Thanks to one of my neighbors, following the local custom of putting whatever you don't want anymore out on the sidewalk for anyone passing by to claim (We don't bother to add a "Free" sign, because we all know the language of our streets), I now have retaken possession of this sweet portable Remington.

It makes that old comforting sound, you know, clickety-click, that a century ago came from the open windows in Rudyard Kipling's compound in old India, as that masterful story-teller pounded out his stories at night.

Or Conrad, Hemingway, Faulkner, take your pick. For many decades, this was the sound of literature and the sound of journalism. Even as recently as the Watergate scandal of 1974, the signature film made of Woodward and Bernstein's legendary reporting that ended Richard Nixon's presidency, closes with a series of headlines typed on an old manual typewriter.

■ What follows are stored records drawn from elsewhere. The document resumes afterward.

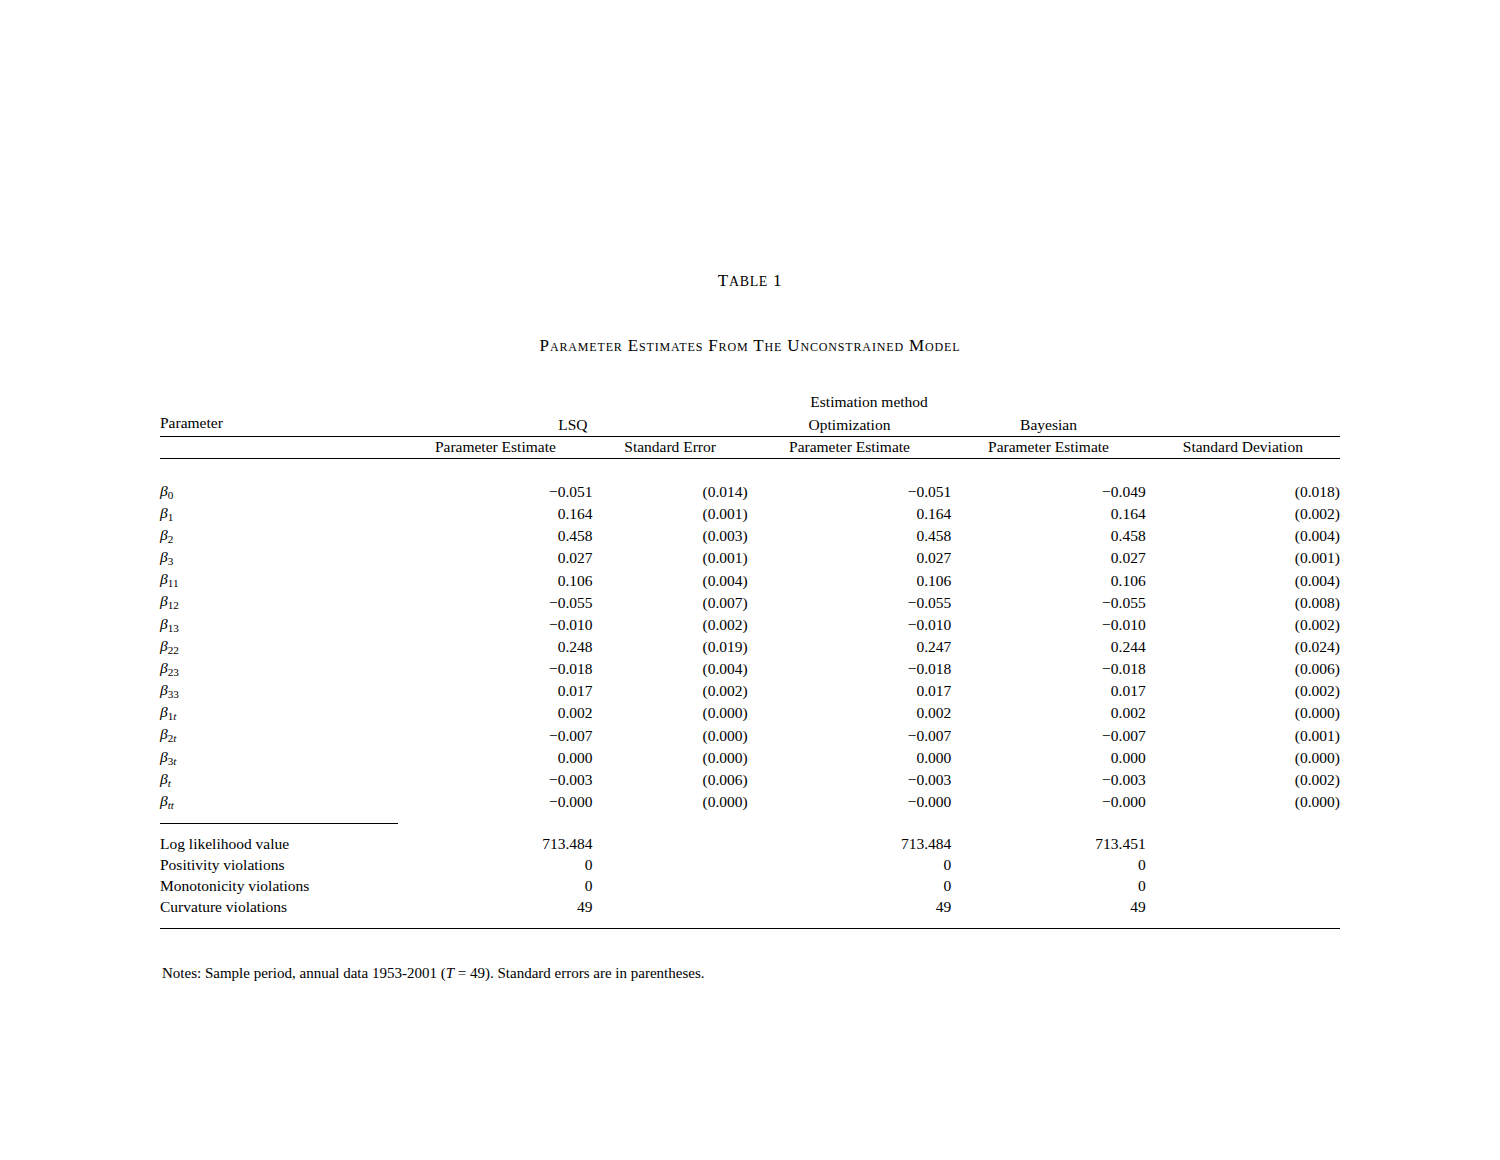TABLE 1
Parameter Estimates From The Unconstrained Model
| | Estimation method |
| Parameter | LSQ | Optimization | Bayesian | |
| | Parameter Estimate | Standard Error | Parameter Estimate | Parameter Estimate | Standard Deviation |
| β 0 | −0.051 | (0.014) | −0.051 | −0.049 | (0.018) |
| β 1 | 0.164 | (0.001) | 0.164 | 0.164 | (0.002) |
| β 2 | 0.458 | (0.003) | 0.458 | 0.458 | (0.004) |
| β 3 | 0.027 | (0.001) | 0.027 | 0.027 | (0.001) |
| β 11 | 0.106 | (0.004) | 0.106 | 0.106 | (0.004) |
| β 12 | −0.055 | (0.007) | −0.055 | −0.055 | (0.008) |
| β 13 | −0.010 | (0.002) | −0.010 | −0.010 | (0.002) |
| β 22 | 0.248 | (0.019) | 0.247 | 0.244 | (0.024) |
| β 23 | −0.018 | (0.004) | −0.018 | −0.018 | (0.006) |
| β 33 | 0.017 | (0.002) | 0.017 | 0.017 | (0.002) |
| β 1 t | 0.002 | (0.000) | 0.002 | 0.002 | (0.000) |
| β 2 t | −0.007 | (0.000) | −0.007 | −0.007 | (0.001) |
| β 3 t | 0.000 | (0.000) | 0.000 | 0.000 | (0.000) |
| β t | −0.003 | (0.006) | −0.003 | −0.003 | (0.002) |
| β tt | −0.000 | (0.000) | −0.000 | −0.000 | (0.000) |
| Log likelihood value | 713.484 | | 713.484 | 713.451 | |
| Positivity violations | 0 | | 0 | 0 | |
| Monotonicity violations | 0 | | 0 | 0 | |
| Curvature violations | 49 | | 49 | 49 | |
Notes: Sample period, annual data 1953-2001 (T = 49). Standard errors are in parentheses.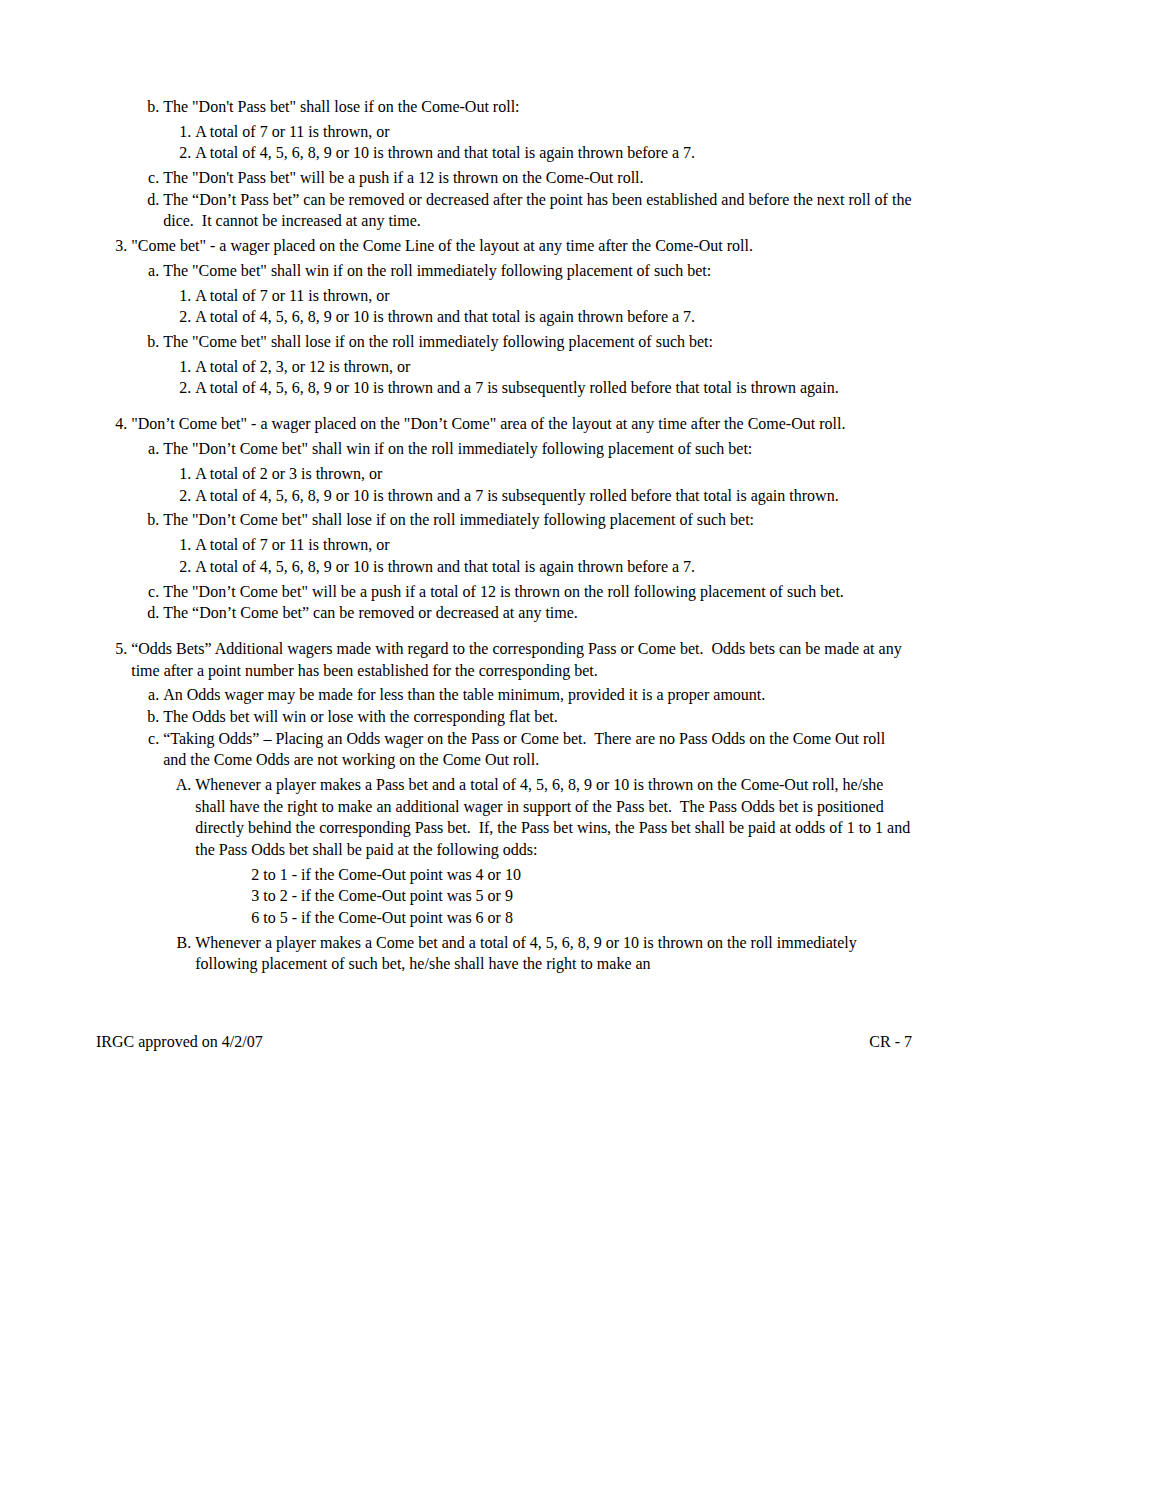The "Don't Pass bet" shall lose if on the Come-Out roll:
A total of 7 or 11 is thrown, or
A total of 4, 5, 6, 8, 9 or 10 is thrown and that total is again thrown before a 7.
The "Don't Pass bet" will be a push if a 12 is thrown on the Come-Out roll.
The “Don’t Pass bet” can be removed or decreased after the point has been established and before the next roll of the dice. It cannot be increased at any time.
"Come bet" - a wager placed on the Come Line of the layout at any time after the Come-Out roll.
The "Come bet" shall win if on the roll immediately following placement of such bet:
A total of 7 or 11 is thrown, or
A total of 4, 5, 6, 8, 9 or 10 is thrown and that total is again thrown before a 7.
The "Come bet" shall lose if on the roll immediately following placement of such bet:
A total of 2, 3, or 12 is thrown, or
A total of 4, 5, 6, 8, 9 or 10 is thrown and a 7 is subsequently rolled before that total is thrown again.
"Don’t Come bet" - a wager placed on the "Don’t Come" area of the layout at any time after the Come-Out roll.
The "Don’t Come bet" shall win if on the roll immediately following placement of such bet:
A total of 2 or 3 is thrown, or
A total of 4, 5, 6, 8, 9 or 10 is thrown and a 7 is subsequently rolled before that total is again thrown.
The "Don’t Come bet" shall lose if on the roll immediately following placement of such bet:
A total of 7 or 11 is thrown, or
A total of 4, 5, 6, 8, 9 or 10 is thrown and that total is again thrown before a 7.
The "Don’t Come bet" will be a push if a total of 12 is thrown on the roll following placement of such bet.
The “Don’t Come bet” can be removed or decreased at any time.
“Odds Bets” Additional wagers made with regard to the corresponding Pass or Come bet. Odds bets can be made at any time after a point number has been established for the corresponding bet.
An Odds wager may be made for less than the table minimum, provided it is a proper amount.
The Odds bet will win or lose with the corresponding flat bet.
“Taking Odds” – Placing an Odds wager on the Pass or Come bet. There are no Pass Odds on the Come Out roll and the Come Odds are not working on the Come Out roll.
Whenever a player makes a Pass bet and a total of 4, 5, 6, 8, 9 or 10 is thrown on the Come-Out roll, he/she shall have the right to make an additional wager in support of the Pass bet. The Pass Odds bet is positioned directly behind the corresponding Pass bet. If, the Pass bet wins, the Pass bet shall be paid at odds of 1 to 1 and the Pass Odds bet shall be paid at the following odds:
2 to 1 - if the Come-Out point was 4 or 10
3 to 2 - if the Come-Out point was 5 or 9
6 to 5 - if the Come-Out point was 6 or 8
Whenever a player makes a Come bet and a total of 4, 5, 6, 8, 9 or 10 is thrown on the roll immediately following placement of such bet, he/she shall have the right to make an
IRGC approved on 4/2/07 CR - 7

Because that's what most of us still used at that time. Even at Rolling Stone.

In the years immediately before I joined that magazine's staff, a group of us who were living collectively used to go out scavenging at night in our old Chevy van. I'd drive down the alleys of San Francisco, and my buddy Howard would jump out and claim the goods. His main passion was the lovely old art that graced the wooden fruit and vegetable boxes stacked outside of stores and restaurants, especially around Chinatown.

Hell, I've still got some of those around here!



They grace the small desk where my kids and I work on their math homework, and the colorful old labels remain firmly in place where Howard attached them over 30 years ago -- yet one more reminder of a world that has passed, yielding plastics, functionality, and digital technology in its wake.